The MLAs filed a writ petition in the Supreme Court last year against the Maharashtra Legislative Assembly and the State of Maharashtra and asked for the suspension to be quashed.
What had both sides argued?
On behalf of the 12 BJP MLAs, it was submitted that their suspension is “grossly arbitrary and disproportionate”. The challenge relied mainly on grounds of denial of the principles of natural justice, and of violation of laid-down procedure. They said that they were not given an opportunity to present their case and that the suspension violated their fundamental right to equality before the law under Article 14 of the Constitution. They also submitted that they were not given access to video of the proceedings of the House, and it was not clear how they had been identified in the large crowd that had gathered in the chamber.

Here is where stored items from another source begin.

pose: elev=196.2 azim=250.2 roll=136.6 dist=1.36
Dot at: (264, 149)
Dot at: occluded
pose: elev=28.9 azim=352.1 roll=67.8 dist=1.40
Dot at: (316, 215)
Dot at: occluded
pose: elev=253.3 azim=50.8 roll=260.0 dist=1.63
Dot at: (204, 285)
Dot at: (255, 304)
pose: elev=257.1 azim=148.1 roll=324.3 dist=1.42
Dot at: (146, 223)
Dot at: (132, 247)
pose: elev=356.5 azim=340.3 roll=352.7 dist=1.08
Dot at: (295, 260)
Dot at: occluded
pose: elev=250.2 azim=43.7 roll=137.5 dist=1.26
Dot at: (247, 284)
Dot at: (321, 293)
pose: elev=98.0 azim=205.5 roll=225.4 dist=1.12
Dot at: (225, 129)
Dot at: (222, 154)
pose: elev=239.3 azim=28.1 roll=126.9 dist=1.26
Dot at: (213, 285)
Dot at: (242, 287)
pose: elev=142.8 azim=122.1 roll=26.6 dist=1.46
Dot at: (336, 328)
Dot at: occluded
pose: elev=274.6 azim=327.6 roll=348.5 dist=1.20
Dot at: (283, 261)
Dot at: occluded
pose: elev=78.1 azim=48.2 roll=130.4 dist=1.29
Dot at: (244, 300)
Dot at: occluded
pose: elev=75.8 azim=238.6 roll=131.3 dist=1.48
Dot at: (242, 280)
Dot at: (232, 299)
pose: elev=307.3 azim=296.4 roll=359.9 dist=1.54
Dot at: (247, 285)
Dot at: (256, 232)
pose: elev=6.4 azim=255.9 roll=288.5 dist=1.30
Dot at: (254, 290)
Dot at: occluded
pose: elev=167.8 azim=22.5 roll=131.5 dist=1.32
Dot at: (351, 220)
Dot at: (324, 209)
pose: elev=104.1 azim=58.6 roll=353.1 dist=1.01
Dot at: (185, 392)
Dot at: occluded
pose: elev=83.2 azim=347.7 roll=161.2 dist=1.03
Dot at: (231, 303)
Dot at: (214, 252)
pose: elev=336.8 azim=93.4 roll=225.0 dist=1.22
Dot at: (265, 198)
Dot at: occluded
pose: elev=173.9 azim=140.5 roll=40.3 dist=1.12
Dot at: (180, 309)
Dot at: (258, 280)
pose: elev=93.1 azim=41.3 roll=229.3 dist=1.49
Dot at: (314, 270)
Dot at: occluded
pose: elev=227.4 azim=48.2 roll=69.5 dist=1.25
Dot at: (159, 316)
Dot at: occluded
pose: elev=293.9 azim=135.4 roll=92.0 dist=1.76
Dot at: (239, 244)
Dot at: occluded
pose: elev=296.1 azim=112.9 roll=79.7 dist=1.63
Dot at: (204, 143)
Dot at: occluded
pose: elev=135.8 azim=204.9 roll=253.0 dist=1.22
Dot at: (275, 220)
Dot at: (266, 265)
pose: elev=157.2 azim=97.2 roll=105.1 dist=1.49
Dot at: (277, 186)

The MLAs have also contended that under Rule 53 of the Maharashtra Legislative Assembly Rules, the power to suspend can only be exercised by the Speaker, and it cannot be put to vote in a resolution as was done in this case.
Rule 53 states that the “Speaker may direct any member who refuses to obey his decision, or whose conduct is, in his opinion, grossly disorderly, to withdraw immediately from the Assembly”. The member must “absent himself during the remainder of the day’s meeting”.
The Maharashtra Legislative Assembly and the state, who were named as respondents in the case, had submitted that the action was taken due to “undisciplined and unbecoming behaviour” of the MLAs. It was argued that that House had acted within its legislative competence, and that under Article 212, courts do not have jurisdiction to inquire into the proceedings of the legislature. Article 212 (1) states that “the validity of any proceedings in the Legislature of a State shall not be called in question on the ground of any alleged irregularity of procedure”.
The state had also said that a seat does not automatically become vacant if the member does not attend the House for 60 days but it becomes vacant only if declared so by the House. It was submitted that the House is not obligated to declare such a seat vacant.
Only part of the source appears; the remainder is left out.